I’ve been making notes on Book of Mormon geography for the purpose of making an extended analysis of it. I’ve got a 30 page Word doc now documenting the BOM verses that cover the geography, along with summaries of various theories. It’s very interesting to me, but I haven’t taken the time to put it all together.
The three main theories are
1. LGT model in Mesomerica
2. Heartland model in the US midwest
3. Hemispheric model covering the entire North and South America continents.
I’ll put this post here now as a placeholder for the future to come back to.
I believe the hemispheric model is what the Book of Mormon author intended to convey. I don’t think it’s perfectly consistent with the text. The main issue being the distance between Nephi and Zarahemla which is documented in the text. But I think all the models have problems and this is most accurate, in terms of what the author meant. I am purely looking at this from an internal textual basis, with no weight given to historical and scientific evidence not contained within the text of the Book of Mormon.
I believe the Book of Mormon is scripture, the Word of God. Its message is a powerful witness of Christ and has been transformative in millions of lives, including my own and many others I have seen first hand. I don’t believe it is historical, but I believe it is miraculous, inspired, and inspiring. It’s consistent and complex in many ways. The geography is an important part of that complexity.

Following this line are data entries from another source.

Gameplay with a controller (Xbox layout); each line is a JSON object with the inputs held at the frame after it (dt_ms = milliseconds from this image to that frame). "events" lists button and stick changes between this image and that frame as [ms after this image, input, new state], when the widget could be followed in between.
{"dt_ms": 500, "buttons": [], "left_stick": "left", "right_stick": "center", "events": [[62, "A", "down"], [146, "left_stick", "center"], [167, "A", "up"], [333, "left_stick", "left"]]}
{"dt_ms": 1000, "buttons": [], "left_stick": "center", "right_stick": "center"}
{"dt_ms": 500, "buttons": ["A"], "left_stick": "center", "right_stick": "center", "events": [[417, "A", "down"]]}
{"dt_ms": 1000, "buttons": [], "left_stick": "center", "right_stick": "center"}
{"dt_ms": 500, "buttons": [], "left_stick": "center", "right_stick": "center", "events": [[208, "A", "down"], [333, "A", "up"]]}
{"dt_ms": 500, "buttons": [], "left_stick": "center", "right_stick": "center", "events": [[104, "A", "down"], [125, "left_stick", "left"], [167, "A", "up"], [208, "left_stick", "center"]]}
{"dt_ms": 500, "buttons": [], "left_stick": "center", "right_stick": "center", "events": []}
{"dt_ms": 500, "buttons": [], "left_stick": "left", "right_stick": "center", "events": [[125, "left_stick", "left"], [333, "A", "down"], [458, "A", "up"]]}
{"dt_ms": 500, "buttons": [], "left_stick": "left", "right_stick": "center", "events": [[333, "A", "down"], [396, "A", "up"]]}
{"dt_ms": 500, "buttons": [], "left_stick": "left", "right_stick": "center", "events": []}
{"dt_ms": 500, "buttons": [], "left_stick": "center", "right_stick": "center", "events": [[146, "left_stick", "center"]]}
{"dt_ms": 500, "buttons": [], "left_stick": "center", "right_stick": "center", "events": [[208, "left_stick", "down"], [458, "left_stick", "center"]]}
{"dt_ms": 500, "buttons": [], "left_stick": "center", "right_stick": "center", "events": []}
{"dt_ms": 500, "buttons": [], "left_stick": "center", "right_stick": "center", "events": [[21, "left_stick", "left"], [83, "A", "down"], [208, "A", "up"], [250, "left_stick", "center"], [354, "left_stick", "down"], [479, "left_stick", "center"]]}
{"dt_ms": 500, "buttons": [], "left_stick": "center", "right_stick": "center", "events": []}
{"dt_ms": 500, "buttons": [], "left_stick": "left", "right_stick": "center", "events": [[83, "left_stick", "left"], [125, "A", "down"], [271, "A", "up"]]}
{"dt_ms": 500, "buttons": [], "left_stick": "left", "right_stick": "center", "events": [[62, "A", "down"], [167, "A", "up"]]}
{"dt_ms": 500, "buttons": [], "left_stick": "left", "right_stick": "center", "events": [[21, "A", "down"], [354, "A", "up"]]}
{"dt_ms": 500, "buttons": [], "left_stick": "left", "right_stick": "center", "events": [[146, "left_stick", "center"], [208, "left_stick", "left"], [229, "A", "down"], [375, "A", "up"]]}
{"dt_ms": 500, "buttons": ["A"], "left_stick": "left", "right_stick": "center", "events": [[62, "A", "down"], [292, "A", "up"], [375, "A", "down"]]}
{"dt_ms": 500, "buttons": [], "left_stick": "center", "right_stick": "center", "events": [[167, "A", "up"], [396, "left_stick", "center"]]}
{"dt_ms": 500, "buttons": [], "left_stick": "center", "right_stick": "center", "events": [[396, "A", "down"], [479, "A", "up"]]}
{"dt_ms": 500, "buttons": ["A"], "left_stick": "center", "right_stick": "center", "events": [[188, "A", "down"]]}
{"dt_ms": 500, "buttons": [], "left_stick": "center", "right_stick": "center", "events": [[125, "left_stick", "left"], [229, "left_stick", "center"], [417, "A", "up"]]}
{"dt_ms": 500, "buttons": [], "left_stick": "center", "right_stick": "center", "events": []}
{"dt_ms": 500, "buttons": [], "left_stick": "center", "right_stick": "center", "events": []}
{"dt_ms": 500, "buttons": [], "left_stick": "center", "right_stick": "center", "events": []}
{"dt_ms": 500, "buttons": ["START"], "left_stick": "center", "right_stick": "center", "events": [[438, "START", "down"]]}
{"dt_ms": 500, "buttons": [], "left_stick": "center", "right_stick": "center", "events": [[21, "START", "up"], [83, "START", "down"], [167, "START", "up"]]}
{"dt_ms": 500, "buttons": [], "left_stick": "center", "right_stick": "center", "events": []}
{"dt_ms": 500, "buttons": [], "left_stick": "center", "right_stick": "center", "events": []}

I think this is most likely what is intended. I think the narrow neck is clearly intended to be the Isthmus of Panama, with South America as Lamanite country and North America as Nephite territory. Jaredites also were North America. The Pueblos are in the right spot. The distances don’t make perfect sense, but they’re reasonable. A ship is required to send timber up to the barren north Mexico-southwestern US area, because of the long distance. Only one Cumorah.
C = Cumorah
D = Desolation
NN = Narrow Neck
B = Bountiful
Z = Zarahemla
N = Nephi
But then I found this map from 1796.
In this map, the Isthmus of Panama is just about equal to the narrow neck of land of the Isthmus of Tehuantepec in Mexico. Before the Panama Canal was built in the early 1900’s, the Isthmus of Tehuantepec might have been the higher profile “narrow neck” in Central America. One of the weaknesses of the model is the distance to Cumorah, so this alleviates that a little, so this map is also an alternative.